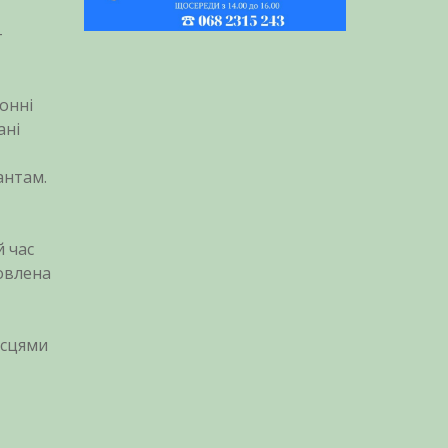
–
онні
ані
антам.
й час
новлена
ісцями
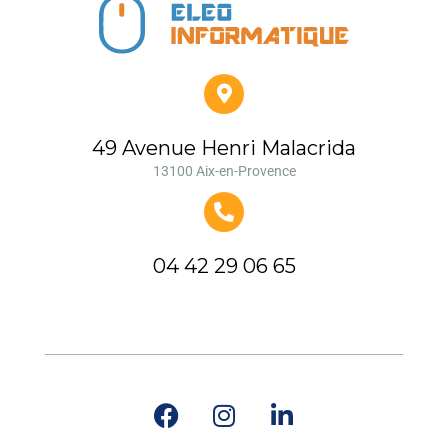
49 Avenue Henri Malacrida
13100 Aix-en-Provence
04 42 29 06 65
F
I
L
a
n
i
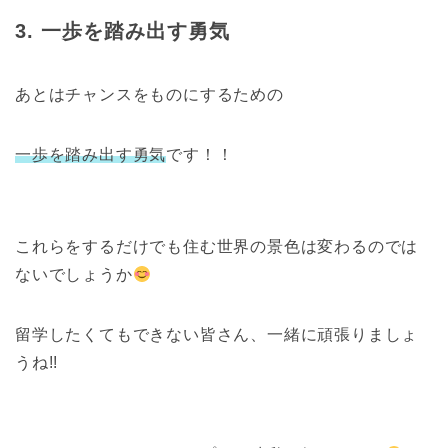
3. 一歩を踏み出す勇気
あとはチャンスをものにするための
一歩を踏み出す勇気
です！！
これらをするだけでも住む世界の景色は変わるのでは
ないでしょうか
留学したくてもできない皆さん、一緒に頑張りましょ
うね!!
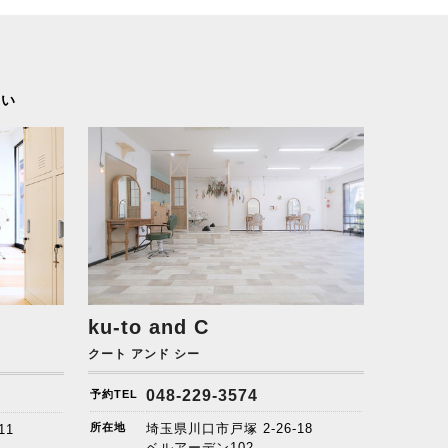
さい
ku-to and C
クート アンド シー
048-229-3574
予約TEL
所在地
埼玉県川口市戸塚 2-26-18
11
ベルアーデン102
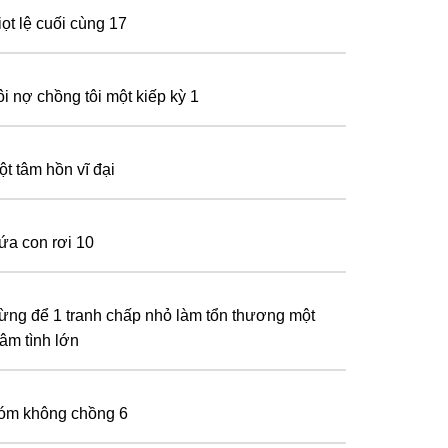
iọt lệ cuối cùng 17
ôi nợ chồng tôi một kiếp kỳ 1
ột tâm hồn vĩ đại
ứa con rơi 10
ừng để 1 tranh chấp nhỏ làm tổn thương một
hâm tình lớn
óm không chồng 6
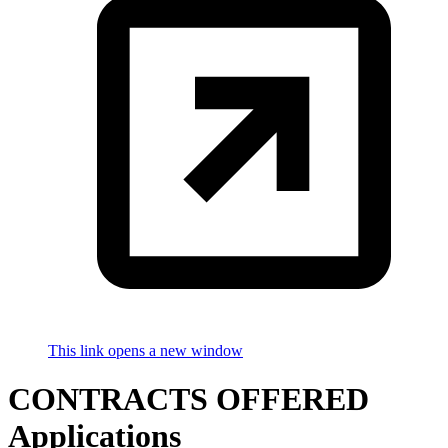
This link opens a new window
CONTRACTS OFFERED
Applications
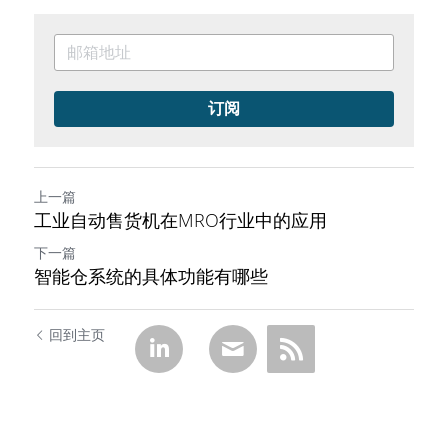
订阅
上一篇
工业自动售货机在MRO行业中的应用
下一篇
智能仓系统的具体功能有哪些
回到主页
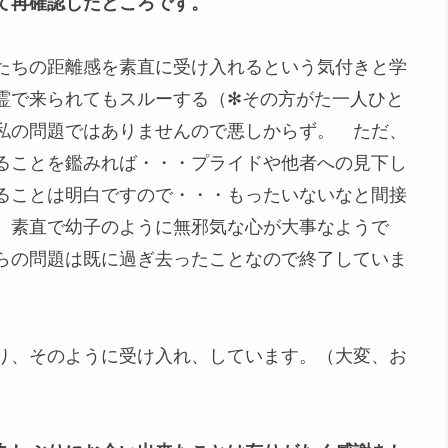
て再確認したところです。
たちの距離感を素直に受け入れるという気付きと学
霊で来られてもスルーする（✻その方がた一人ひと
私の問題ではありませんので悪しからず。 ただ、
ることを鑑みれば・・・プライドや他者への見下し
ることは明白ですので・・・もったいないなと間接
。素直で幼子のように無邪気な心が大事なようで
らの問題は既に過ぎ去ったことなので終了していま
り、そのように受け入れ、しています。（大変、お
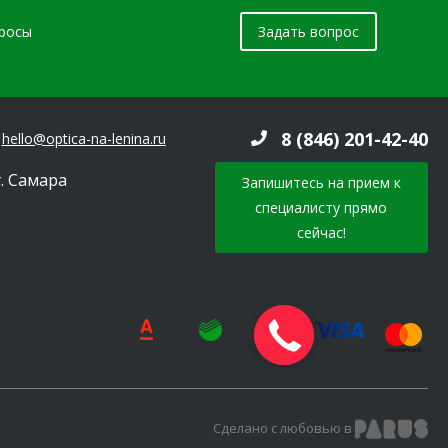
просы
Задать вопрос
8 (846) 201-42-40
hello@optica-na-lenina.ru
г. Самара
Запишитесь на прием к
специалисту прямо
сейчас!
Сделано с любовью в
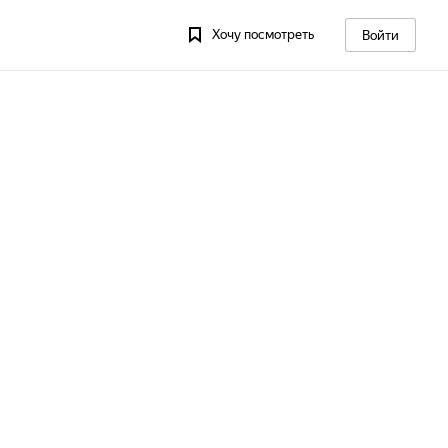
Хочу посмотреть
Войти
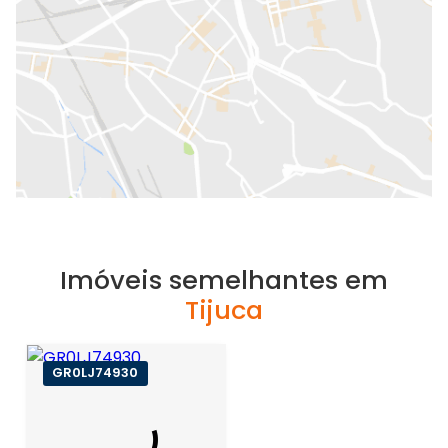
Imóveis semelhantes em
Tijuca
GR0LJ74930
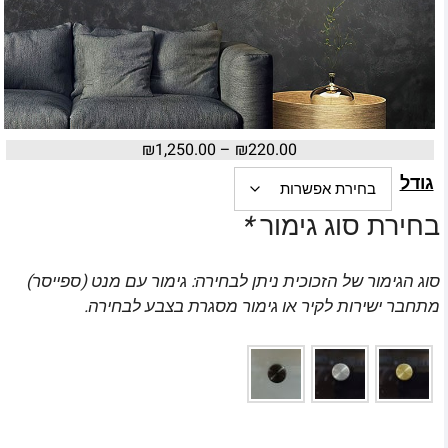
₪
1,250.00
–
₪
220.00
גודל
בחירת סוג גימור
*
סוג הגימור של הזכוכית ניתן לבחירה: גימור עם מנט (ספייסר)
מתחבר ישירות לקיר או גימור מסגרת בצבע לבחירה.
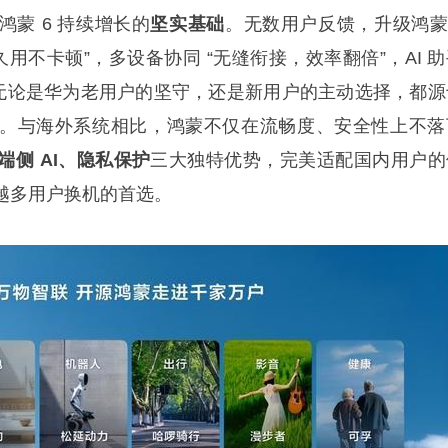
蒙 6 持续增长的
坚实基础
。无数用户反馈，升级鸿蒙 
久用不卡顿”，多设备协同 “无缝衔接，效率翻倍”，AI 
。无论是华为老用户的坚守，还是新用户的主动选择，都源
。与海外系统相比，鸿蒙不仅在流畅度、安全性上不落
端侧 AI、隐私保护
三大独特优势，完美适配国内用户的
越多用户换机的首选。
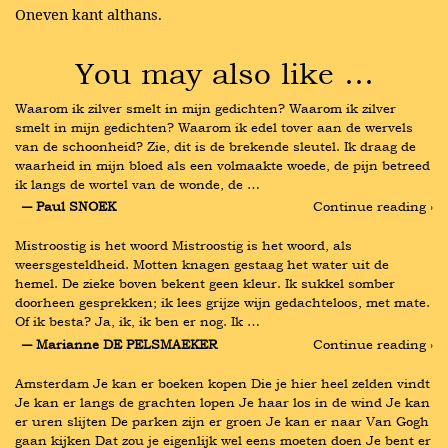
Oneven kant althans.
You may also like …
Waarom ik zilver smelt in mijn gedichten? Waarom ik zilver 
smelt in mijn gedichten? Waarom ik edel tover aan de wervels 
van de schoonheid? Zie, dit is de brekende sleutel. Ik draag de 
waarheid in mijn bloed als een volmaakte woede, de pijn betreed 
ik langs de wortel van de wonde, de …
― Paul SNOEK
Continue reading ›
Mistroostig is het woord Mistroostig is het woord, als 
weersgesteldheid. Motten knagen gestaag het water uit de 
hemel. De zieke boven bekent geen kleur. Ik sukkel somber 
doorheen gesprekken; ik lees grijze wijn gedachteloos, met mate. 
Of ik besta? Ja, ik, ik ben er nog. Ik …
― Marianne DE PELSMAEKER
Continue reading ›
Amsterdam Je kan er boeken kopen Die je hier heel zelden vindt 
Je kan er langs de grachten lopen Je haar los in de wind Je kan 
er uren slijten De parken zijn er groen Je kan er naar Van Gogh 
gaan kijken Dat zou je eigenlijk wel eens moeten doen Je bent er 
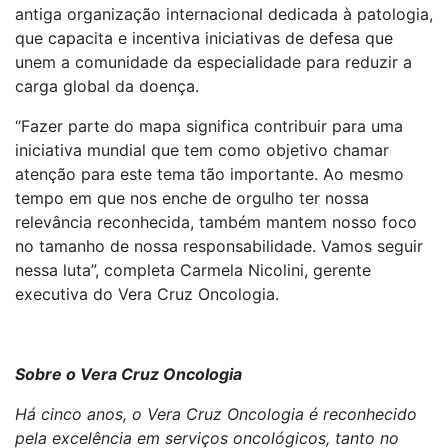
antiga organização internacional dedicada à patologia,
que capacita e incentiva iniciativas de defesa que
unem a comunidade da especialidade para reduzir a
carga global da doença.
“Fazer parte do mapa significa contribuir para uma
iniciativa mundial que tem como objetivo chamar
atenção para este tema tão importante. Ao mesmo
tempo em que nos enche de orgulho ter nossa
relevância reconhecida, também mantem nosso foco
no tamanho de nossa responsabilidade. Vamos seguir
nessa luta”, completa Carmela Nicolini, gerente
executiva do Vera Cruz Oncologia.
Sobre o Vera Cruz Oncologia
Há cinco anos, o Vera Cruz Oncologia é reconhecido
pela excelência em serviços oncológicos, tanto no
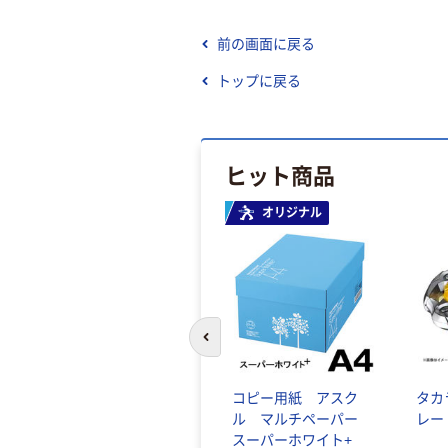
前の画面に戻る
トップに戻る
ヒット商品
オリジナル
前のスライドへ
コピー用紙 アスク
タカ
ル マルチペーパー
レー
スーパーホワイト+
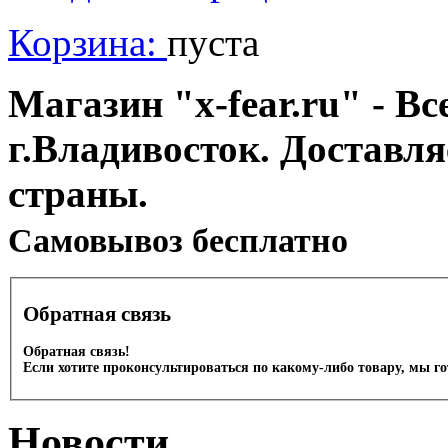
Корзина:
пуста
Магазин "x-fear.ru" - Вс
г.Владивосток. Доставл
страны.
Cамовывоз бесплатно
Обратная связь
Обратная связь!
Если хотите проконсультироваться по какому-либо товару, мы г
Новости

++++++++++++++++++++

Problem to solve
Print out the complete listing above exactly, dropping each image.

Solution to this task
–
онні
ані
антам.
й час
новлена
ісцями
49 Avenue Henri Malacrida
13100 Aix-en-Provence
04 42 29 06 65
F
I
L
a
n
i
3. 一歩を踏み出す勇気
あとはチャンスをものにするための
一歩を踏み出す勇気
です！！
これらをするだけでも住む世界の景色は変わるのでは
ないでしょうか
留学したくてもできない皆さん、一緒に頑張りましょ
うね!!
さい
ku-to and C
クート アンド シー
048-229-3574
予約TEL
所在地
埼玉県川口市戸塚 2-26-18
11
ベルアーデン102
iọt lệ cuối cùng 17
ôi nợ chồng tôi một kiếp kỳ 1
ột tâm hồn vĩ đại
ứa con rơi 10
ừng để 1 tranh chấp nhỏ làm tổn thương một
hâm tình lớn
óm không chồng 6
This link opens a new window
CONTRACTS OFFERED
Applications
订阅
上一篇
工业自动售货机在MRO行业中的应用
下一篇
智能仓系统的具体功能有哪些
回到主页
て再確認したところです。
たちの距離感を素直に受け入れるという気付きと学
霊で来られてもスルーする（✻その方がた一人ひと
私の問題ではありませんので悪しからず。 ただ、
ることを鑑みれば・・・プライドや他者への見下し
ることは明白ですので・・・もったいないなと間接
。素直で幼子のように無邪気な心が大事なようで
らの問題は既に過ぎ去ったことなので終了していま
り、そのように受け入れ、しています。（大変、お
просы
Задать вопрос
8 (846) 201-42-40
hello@optica-na-lenina.ru
г. Самара
Запишитесь на прием к
специалисту прямо
сейчас!
Сделано с любовью в
Хочу посмотреть
Войти
Imóveis semelhantes em
Tijuca
GR0LJ74930
₪
1,250.00
–
₪
220.00
גודל
בחירת סוג גימור
*
סוג הגימור של הזכוכית ניתן לבחירה: גימור עם מנט (ספייסר)
מתחבר ישירות לקיר או גימור מסגרת בצבע לבחירה.
蒙 6 持续增长的
坚实基础
。无数用户反馈，升级鸿蒙 
久用不卡顿”，多设备协同 “无缝衔接，效率翻倍”，AI 
。无论是华为老用户的坚守，还是新用户的主动选择，都源
。与海外系统相比，鸿蒙不仅在流畅度、安全性上不落
端侧 AI、隐私保护
三大独特优势，完美适配国内用户的
越多用户换机的首选。
Oneven kant althans.
You may also like …
Waarom ik zilver smelt in mijn gedichten? Waarom ik zilver 
smelt in mijn gedichten? Waarom ik edel tover aan de wervels 
van de schoonheid? Zie, dit is de brekende sleutel. Ik draag de 
waarheid in mijn bloed als een volmaakte woede, de pijn betreed 
ik langs de wortel van de wonde, de …
― Paul SNOEK
Continue reading ›
Mistroostig is het woord Mistroostig is het woord, als 
weersgesteldheid. Motten knagen gestaag het water uit de 
hemel. De zieke boven bekent geen kleur. Ik sukkel somber 
doorheen gesprekken; ik lees grijze wijn gedachteloos, met mate. 
Of ik besta? Ja, ik, ik ben er nog. Ik …
― Marianne DE PELSMAEKER
Continue reading ›
Amsterdam Je kan er boeken kopen Die je hier heel zelden vindt 
Je kan er langs de grachten lopen Je haar los in de wind Je kan 
er uren slijten De parken zijn er groen Je kan er naar Van Gogh 
gaan kijken Dat zou je eigenlijk wel eens moeten doen Je bent er 
antiga organização internacional dedicada à patologia,
que capacita e incentiva iniciativas de defesa que
unem a comunidade da especialidade para reduzir a
carga global da doença.
“Fazer parte do mapa significa contribuir para uma
iniciativa mundial que tem como objetivo chamar
atenção para este tema tão importante. Ao mesmo
tempo em que nos enche de orgulho ter nossa
relevância reconhecida, também mantem nosso foco
no tamanho de nossa responsabilidade. Vamos seguir
nessa luta”, completa Carmela Nicolini, gerente
executiva do Vera Cruz Oncologia.
Sobre o Vera Cruz Oncologia
Há cinco anos, o Vera Cruz Oncologia é reconhecido
pela excelência em serviços oncológicos, tanto no
前の画面に戻る
トップに戻る
ヒット商品
オリジナル
前のスライドへ
コピー用紙 アスク
タカ
ル マルチペーパー
レー
スーパーホワイト+
Корзина:
пуста
Магазин "x-fear.ru" - Вс
г.Владивосток. Доставл
страны.
Cамовывоз бесплатно
Обратная связь
Обратная связь!
Если хотите проконсультироваться по какому-либо товару, мы г
Новости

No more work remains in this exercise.